Learning useful representations for shifting tasks and distributions
Does the dominant approach to learn representations (as a side effect of optimizing an expected cost for a single training distribution) remain a good approach when we are dealing with multiple distributions? Our thesis is that such scenarios are better served by representations that are richer than those obtained with a single optimization episode. We support this thesis with simple theoretical arguments and with experiments utilizing an apparently na\"ıve ensembling technique: concatenating the representations obtained from multiple training episodes using the same data, model, algorithm, and hyper-parameters, but different random seeds.

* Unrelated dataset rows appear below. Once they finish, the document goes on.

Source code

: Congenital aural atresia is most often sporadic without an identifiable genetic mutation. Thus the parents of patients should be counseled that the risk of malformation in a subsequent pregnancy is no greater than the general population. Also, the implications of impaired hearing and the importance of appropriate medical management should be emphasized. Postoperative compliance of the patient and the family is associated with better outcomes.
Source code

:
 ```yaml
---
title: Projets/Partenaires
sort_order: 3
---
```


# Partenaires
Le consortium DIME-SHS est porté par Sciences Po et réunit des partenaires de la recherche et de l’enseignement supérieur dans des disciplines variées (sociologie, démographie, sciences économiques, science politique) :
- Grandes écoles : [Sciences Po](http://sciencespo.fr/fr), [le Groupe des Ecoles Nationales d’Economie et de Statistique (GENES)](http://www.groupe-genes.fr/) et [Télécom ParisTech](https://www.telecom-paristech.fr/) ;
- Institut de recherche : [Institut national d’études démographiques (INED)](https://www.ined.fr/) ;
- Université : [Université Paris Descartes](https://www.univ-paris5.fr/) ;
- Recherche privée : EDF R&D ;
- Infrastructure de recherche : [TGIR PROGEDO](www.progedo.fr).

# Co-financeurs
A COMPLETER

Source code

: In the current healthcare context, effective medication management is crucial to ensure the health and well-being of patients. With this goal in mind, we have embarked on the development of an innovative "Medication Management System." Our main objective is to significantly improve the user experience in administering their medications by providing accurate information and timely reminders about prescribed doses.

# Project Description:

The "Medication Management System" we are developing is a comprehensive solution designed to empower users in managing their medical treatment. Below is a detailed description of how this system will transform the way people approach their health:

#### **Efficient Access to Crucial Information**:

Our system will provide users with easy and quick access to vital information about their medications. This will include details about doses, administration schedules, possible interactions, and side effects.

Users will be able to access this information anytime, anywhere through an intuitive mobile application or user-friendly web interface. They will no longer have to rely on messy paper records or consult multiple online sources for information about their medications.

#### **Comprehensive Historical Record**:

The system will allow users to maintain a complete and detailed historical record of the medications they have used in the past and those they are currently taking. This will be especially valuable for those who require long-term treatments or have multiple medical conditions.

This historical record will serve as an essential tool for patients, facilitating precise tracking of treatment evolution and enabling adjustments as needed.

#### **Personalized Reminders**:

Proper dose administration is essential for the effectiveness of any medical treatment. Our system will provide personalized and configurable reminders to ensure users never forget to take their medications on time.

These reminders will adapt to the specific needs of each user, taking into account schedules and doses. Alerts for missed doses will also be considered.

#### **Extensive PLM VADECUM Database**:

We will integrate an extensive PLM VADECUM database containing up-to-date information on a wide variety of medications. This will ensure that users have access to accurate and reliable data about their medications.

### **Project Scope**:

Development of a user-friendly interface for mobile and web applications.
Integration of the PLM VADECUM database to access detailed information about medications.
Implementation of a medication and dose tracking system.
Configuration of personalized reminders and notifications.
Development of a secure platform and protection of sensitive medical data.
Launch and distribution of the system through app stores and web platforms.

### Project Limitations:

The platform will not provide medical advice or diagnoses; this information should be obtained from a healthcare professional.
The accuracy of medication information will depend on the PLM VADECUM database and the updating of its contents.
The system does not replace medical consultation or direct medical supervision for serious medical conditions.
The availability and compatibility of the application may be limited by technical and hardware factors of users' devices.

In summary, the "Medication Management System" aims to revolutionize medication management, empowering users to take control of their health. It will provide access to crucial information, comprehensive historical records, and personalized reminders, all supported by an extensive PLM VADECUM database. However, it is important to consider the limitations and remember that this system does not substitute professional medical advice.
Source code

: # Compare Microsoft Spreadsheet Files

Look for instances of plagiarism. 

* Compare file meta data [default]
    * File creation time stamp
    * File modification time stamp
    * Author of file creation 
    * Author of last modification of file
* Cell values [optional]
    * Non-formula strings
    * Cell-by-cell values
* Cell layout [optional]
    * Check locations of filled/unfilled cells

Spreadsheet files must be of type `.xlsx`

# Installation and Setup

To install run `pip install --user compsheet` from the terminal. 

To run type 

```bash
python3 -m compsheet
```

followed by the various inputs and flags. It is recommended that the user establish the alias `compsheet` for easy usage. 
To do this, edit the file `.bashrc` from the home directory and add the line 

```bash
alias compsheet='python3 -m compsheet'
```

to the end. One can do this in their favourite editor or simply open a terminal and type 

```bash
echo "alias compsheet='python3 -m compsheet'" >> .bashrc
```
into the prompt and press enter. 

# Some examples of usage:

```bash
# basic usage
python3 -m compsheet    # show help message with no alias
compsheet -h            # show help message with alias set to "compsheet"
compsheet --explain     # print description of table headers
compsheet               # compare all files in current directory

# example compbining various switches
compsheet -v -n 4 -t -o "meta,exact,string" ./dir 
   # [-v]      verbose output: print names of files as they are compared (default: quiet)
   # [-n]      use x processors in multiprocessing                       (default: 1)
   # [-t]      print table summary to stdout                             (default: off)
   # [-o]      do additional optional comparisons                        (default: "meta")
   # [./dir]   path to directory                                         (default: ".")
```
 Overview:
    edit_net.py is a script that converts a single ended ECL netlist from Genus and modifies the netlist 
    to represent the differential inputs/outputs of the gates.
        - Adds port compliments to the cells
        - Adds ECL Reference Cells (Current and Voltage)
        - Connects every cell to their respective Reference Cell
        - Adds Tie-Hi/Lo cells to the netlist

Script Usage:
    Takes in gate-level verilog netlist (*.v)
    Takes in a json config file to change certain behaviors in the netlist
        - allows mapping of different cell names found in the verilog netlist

These independently trained networks perform similarly. Yet, in a number of scenarios involving new distributions, the concatenated representation performs substantially better than an equivalently sized network trained with a single training run. This proves that the representations constructed by multiple training episodes are in fact different. Although their concatenation carries little additional information about the training task under the training distribution, it becomes substantially more informative when tasks or distributions change. Meanwhile, a single training episode is unlikely to yield such a redundant representation because the optimization process has no reason to accumulate features that do not incrementally improve the training performance.